Structural and dynamic features of liquid Si under high pressure above the melting line minimum

TL;DR

This study uses ab initio simulations to analyze how the structure and dynamics of liquid silicon change under high pressure above its melting line minimum, revealing pressure-dependent structural ordering and collective mode behaviors.

Contribution

It provides new insights into the pressure-induced structural and dynamic features of liquid silicon above the melting line minimum, including the evolution of collective excitations and transverse modes.

Findings

Tetrahedral ordering decreases with pressure.

Diffusion coefficient decreases linearly with atomic volume.
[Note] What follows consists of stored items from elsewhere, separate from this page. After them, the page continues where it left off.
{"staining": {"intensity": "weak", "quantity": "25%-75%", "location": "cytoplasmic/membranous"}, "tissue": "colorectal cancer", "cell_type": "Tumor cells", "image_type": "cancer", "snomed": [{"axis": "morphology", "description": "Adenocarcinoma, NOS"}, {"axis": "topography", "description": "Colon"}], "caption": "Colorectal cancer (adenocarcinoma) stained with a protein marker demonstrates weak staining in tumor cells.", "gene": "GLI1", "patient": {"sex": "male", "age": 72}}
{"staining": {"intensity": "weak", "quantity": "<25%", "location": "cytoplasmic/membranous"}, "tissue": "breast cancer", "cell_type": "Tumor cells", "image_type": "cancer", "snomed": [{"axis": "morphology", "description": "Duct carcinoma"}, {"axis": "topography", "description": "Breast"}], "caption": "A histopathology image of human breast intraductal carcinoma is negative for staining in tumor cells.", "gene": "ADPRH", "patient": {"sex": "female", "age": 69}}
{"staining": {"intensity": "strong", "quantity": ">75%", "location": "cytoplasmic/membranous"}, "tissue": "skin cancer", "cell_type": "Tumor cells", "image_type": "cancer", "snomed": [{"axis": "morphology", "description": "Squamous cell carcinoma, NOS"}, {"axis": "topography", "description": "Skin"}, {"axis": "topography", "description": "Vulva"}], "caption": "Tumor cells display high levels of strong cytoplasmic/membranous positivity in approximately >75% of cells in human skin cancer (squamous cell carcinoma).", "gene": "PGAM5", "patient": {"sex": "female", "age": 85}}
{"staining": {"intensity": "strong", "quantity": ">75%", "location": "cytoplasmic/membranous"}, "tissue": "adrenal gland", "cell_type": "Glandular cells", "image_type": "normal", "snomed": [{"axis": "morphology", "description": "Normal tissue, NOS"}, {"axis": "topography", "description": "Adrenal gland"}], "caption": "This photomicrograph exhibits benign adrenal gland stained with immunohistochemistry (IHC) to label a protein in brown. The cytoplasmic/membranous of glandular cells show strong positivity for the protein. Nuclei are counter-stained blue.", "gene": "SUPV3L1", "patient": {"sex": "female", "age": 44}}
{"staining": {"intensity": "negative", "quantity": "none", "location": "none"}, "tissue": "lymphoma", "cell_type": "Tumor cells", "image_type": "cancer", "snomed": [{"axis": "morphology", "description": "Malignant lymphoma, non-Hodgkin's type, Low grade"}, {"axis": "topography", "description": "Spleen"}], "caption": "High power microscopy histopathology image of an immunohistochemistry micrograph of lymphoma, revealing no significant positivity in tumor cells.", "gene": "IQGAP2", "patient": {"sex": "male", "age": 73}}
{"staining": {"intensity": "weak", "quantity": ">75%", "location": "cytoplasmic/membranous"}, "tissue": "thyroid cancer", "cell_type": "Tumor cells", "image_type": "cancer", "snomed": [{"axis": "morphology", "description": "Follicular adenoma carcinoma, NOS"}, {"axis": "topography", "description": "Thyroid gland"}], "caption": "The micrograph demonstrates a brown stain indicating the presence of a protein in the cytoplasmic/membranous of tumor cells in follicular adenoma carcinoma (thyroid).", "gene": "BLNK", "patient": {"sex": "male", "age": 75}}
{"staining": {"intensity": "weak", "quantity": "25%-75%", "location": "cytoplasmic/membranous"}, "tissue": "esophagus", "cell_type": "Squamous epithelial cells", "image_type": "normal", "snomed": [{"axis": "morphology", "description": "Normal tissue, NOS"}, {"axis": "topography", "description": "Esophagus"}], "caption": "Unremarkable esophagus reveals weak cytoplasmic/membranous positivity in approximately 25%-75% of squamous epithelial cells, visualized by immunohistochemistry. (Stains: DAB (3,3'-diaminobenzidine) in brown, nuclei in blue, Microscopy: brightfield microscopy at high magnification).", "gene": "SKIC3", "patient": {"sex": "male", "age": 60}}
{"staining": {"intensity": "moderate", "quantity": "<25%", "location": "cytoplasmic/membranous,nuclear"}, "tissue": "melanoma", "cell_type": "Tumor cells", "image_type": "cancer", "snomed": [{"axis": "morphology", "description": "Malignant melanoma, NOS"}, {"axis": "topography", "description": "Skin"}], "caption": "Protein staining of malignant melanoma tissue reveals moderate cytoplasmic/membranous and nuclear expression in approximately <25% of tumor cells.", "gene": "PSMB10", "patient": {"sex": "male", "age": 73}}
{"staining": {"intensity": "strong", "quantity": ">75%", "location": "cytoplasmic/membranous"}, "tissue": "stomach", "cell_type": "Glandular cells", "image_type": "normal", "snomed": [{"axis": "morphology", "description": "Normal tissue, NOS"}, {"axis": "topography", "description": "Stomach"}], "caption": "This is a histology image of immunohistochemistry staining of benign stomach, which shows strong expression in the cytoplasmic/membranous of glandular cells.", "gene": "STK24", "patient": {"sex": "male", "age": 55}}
Two-peak structure in velocity autocorrelation spectra at high pressures.

Abstract

We report an {\it ab initio} simulation study of changes in structural and dynamic properties of liquid Si at 7 pressures ranging from 10.2 GPa to 24.3 GPa along the isothermal line 1150~K, which is above the minimum of the melting line. The increase of pressure from 10.2 GPa to 16 GPa causes strong reduction in the tetrahedral ordering of the most close neighbors. The diffusion coefficient shows a linear decay vs drop in atomic volume, that agrees with theoretical prediction for simple liquid metals, thus not showing any feature at the pressures corresponding to the different crystal phase boundaries. The Fourier-spectra of velocity autocorrelation function shows two-peak structure at pressures 20 GPa and higher. These characteristic frequencies correspond well to the peak frequencies of the transverse current spectral function in the second pseudo-Brillouin zone. Two almost flat branches of short-wavelength transverse modes were observed for all the studied pressures. We discuss the pressure evolution of characteristic frequencies in the longitudinal and transverse branches of collective modes.